Vor Gericht zeigte sich am Montag ein sehr reumütiger Mensch, der sich schonungslos zu seinen Taten zu bekennen scheint. In Briefen, die sein Anwalt den vom Überfall Betroffenen persönlich überreichte, bat er die Geschädigten um Verzeihung für "diesen Schandfleck in meinem Leben. Diese Tat bedauere ich zutiefst". Der Kassiererin, die keine Schadensersatzansprüche gestellt hatte und sich von dem Ereignis auch nicht beeinträchtigt fühlte, wie sie vor Gericht sagte, wurde von der Beklagtenseite zudem ein Kuvert mit 300 Euro überreicht. Gewissermaßen als Schmerzensgeld, das auch Symbolcharakter haben soll. Dem Geschäftsführer der Spielhalle wurden auf gleiche Weise 320 Euro übergeben, was den Differenzbetrag zwischen der noch aufgefundenen Beute und dem bis dahin vom Täter ausgegebenen Geld ausmacht.

Gesten, die durchaus beeindrucken können, gerade auch wenn das Gericht bei der Urteilsfindung Paragrafen zu interpretieren hat. Nachdem der Vorsitzende Richter angesichts des gezeichneten Gesamtbilds andeutete, einen minderschweren Fall des schweren Raubs in Erwägung ziehen zu können, nahm die Staatsanwältin diesen Ball auf, und der Verteidiger ließ ebenfalls wissen, dass er sich dieser Sichtweise gerne anschließe.

Dass im für heute erwarteten Urteil auch explizit der Aufenthalt in einer Entziehungsanstalt gefordert werden wird, steht außer Frage. Überaus deutlich sind die Aussagen eines psychologischen Gutachters, der nach wiederholten Sitzungen mit dem Angeklagten deutlich macht, dass die "an sich günstige Sozialprognose" nur eintreten kann, wenn eine zwölf bis 18 Monate dauernde Suchttherapie erfolgreich absolviert wird. Sonst drohe eine lebenslange Abhängigkeit von Opiaten. Dieser Weg erfordere viel Willenskraft, habe der Angeklagte über einen längeren Zeitraum doch gemeint, seine Leistungskraft nur durch die Einnahme von Drogen erhalten zu können.
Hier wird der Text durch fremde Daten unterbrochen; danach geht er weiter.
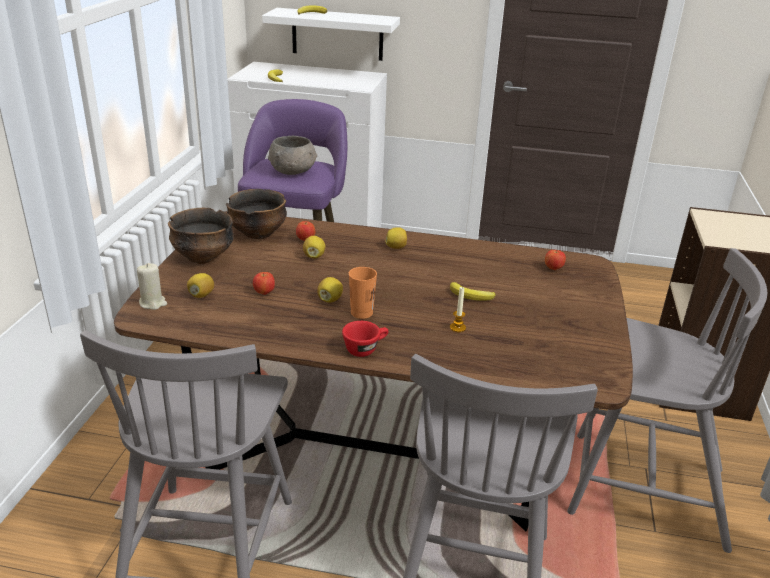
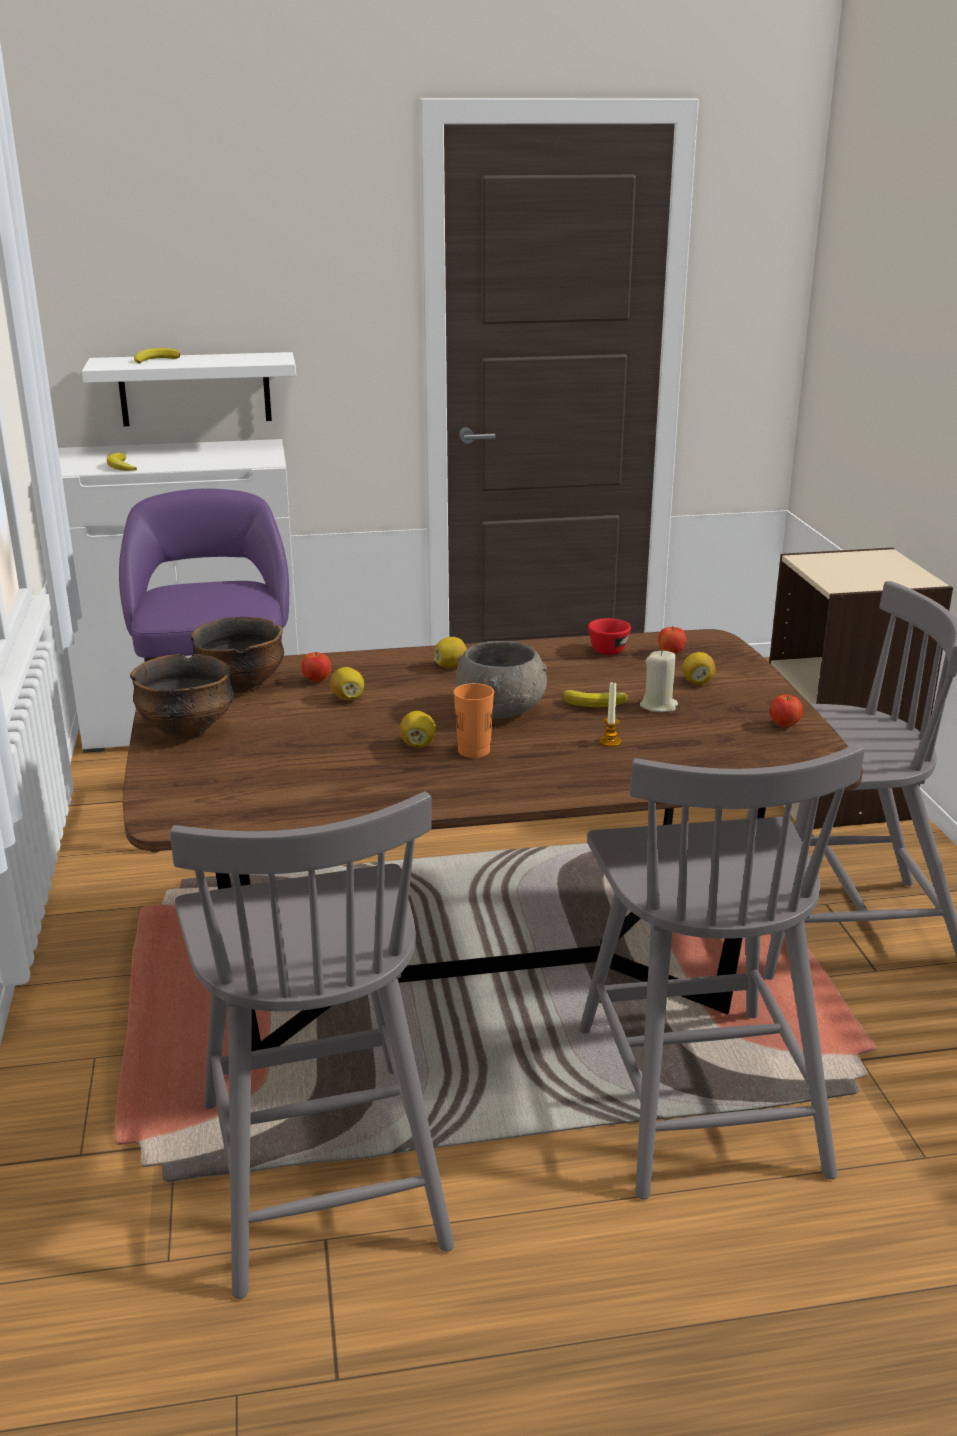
camera: 20 degrees left, 5 degrees down
beige candle [137,263,167,310] -> beige candle moved to [640,650,678,712]
lemon [187,273,214,298] -> lemon moved to [682,652,716,685]
apple [253,272,275,295] -> apple moved to [769,694,803,727]
grey bowl [268,136,317,175] -> grey bowl moved to [456,641,547,718]
red cup [342,321,389,357] -> red cup moved to [588,618,631,655]

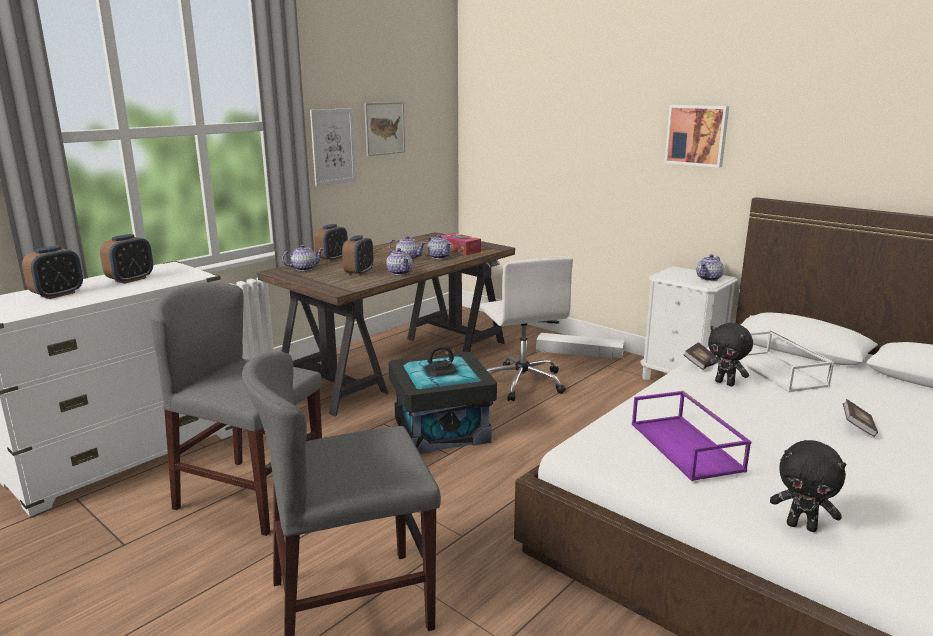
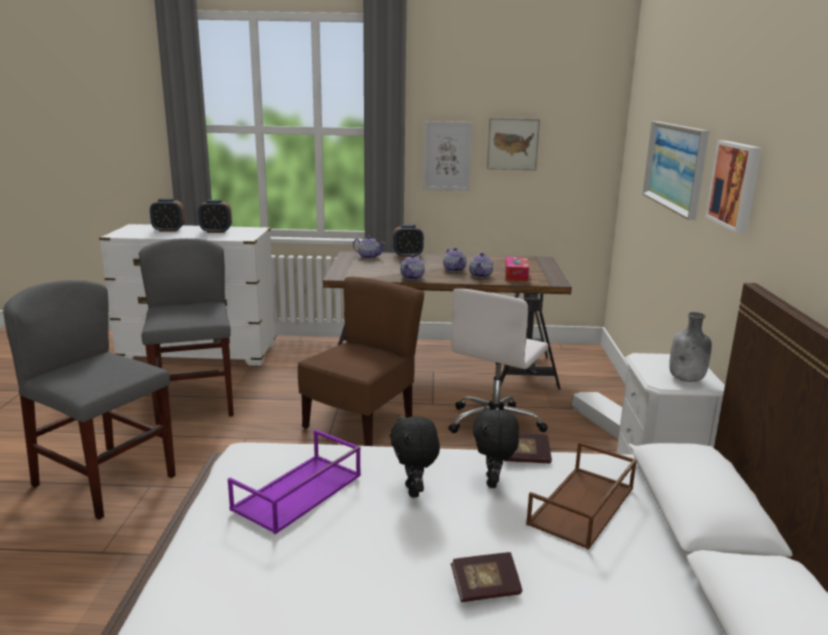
camera: 50 degrees right, 0 degrees up
alarm clock [342,235,373,276] -> none
black storage box [388,345,497,454] -> brown chair [297,277,424,446]
teapot [696,254,724,281] -> grey bottle [669,312,712,382]
white tray [739,331,835,392] -> brown tray [526,442,637,550]
black plush toy [770,440,846,532] -> black plush toy moved to [390,415,440,498]
none -> picture [643,121,709,220]

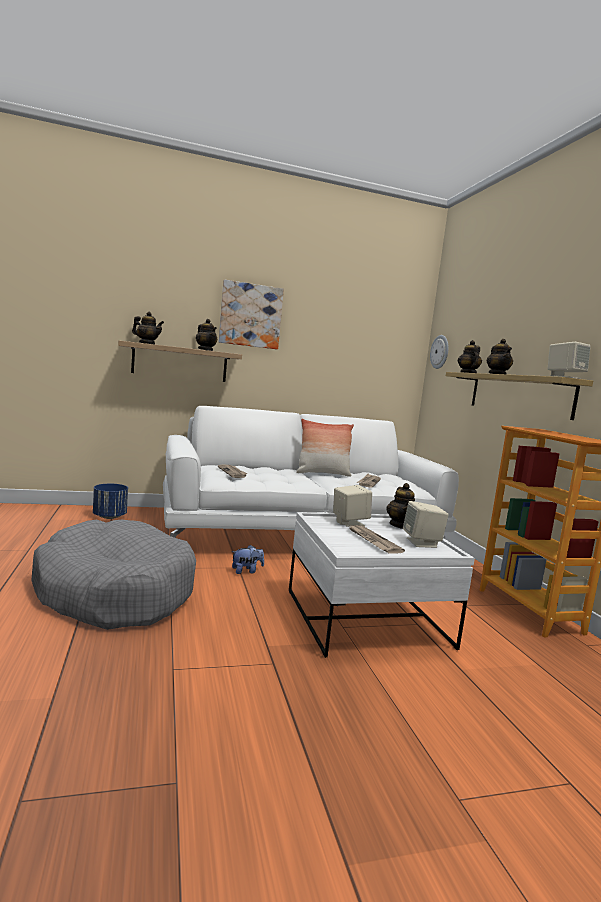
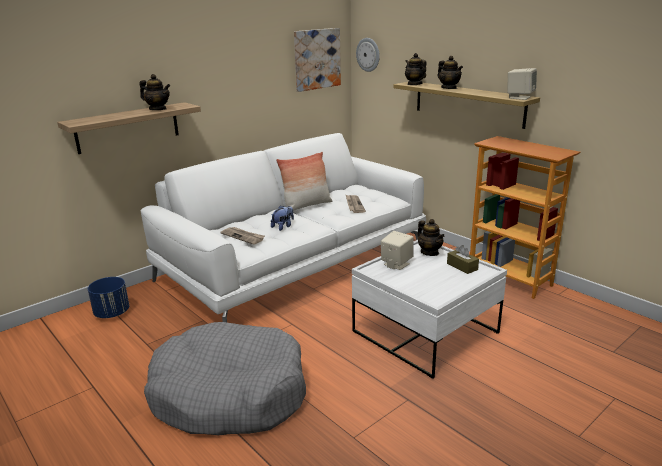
camera: 25 degrees left, 15 degrees up
teapot [132,312,164,345] -> none
picture [219,280,284,349] -> picture moved to [294,28,341,92]
plush toy [232,545,264,574] -> plush toy moved to [271,206,294,231]
newspaper [348,524,405,554] -> none
beige speaker [403,501,449,548] -> brown tissue box [447,245,479,274]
"Ich will für meine Zukunft alles tun und mein Leben drogenfrei führen", sagte der Angeklagte in seinem Schlusswort. Nach der Aussiedlung musste er mit 14 die Scheidung der Eltern verkraften. Im Arbeitsleben habe er durch sein kompetentes Schaffen hohe Anerkennung erfahren, sagt sein früherer Meister. Von dessen großem Drogenkonsum habe er keine Ahnung gehabt.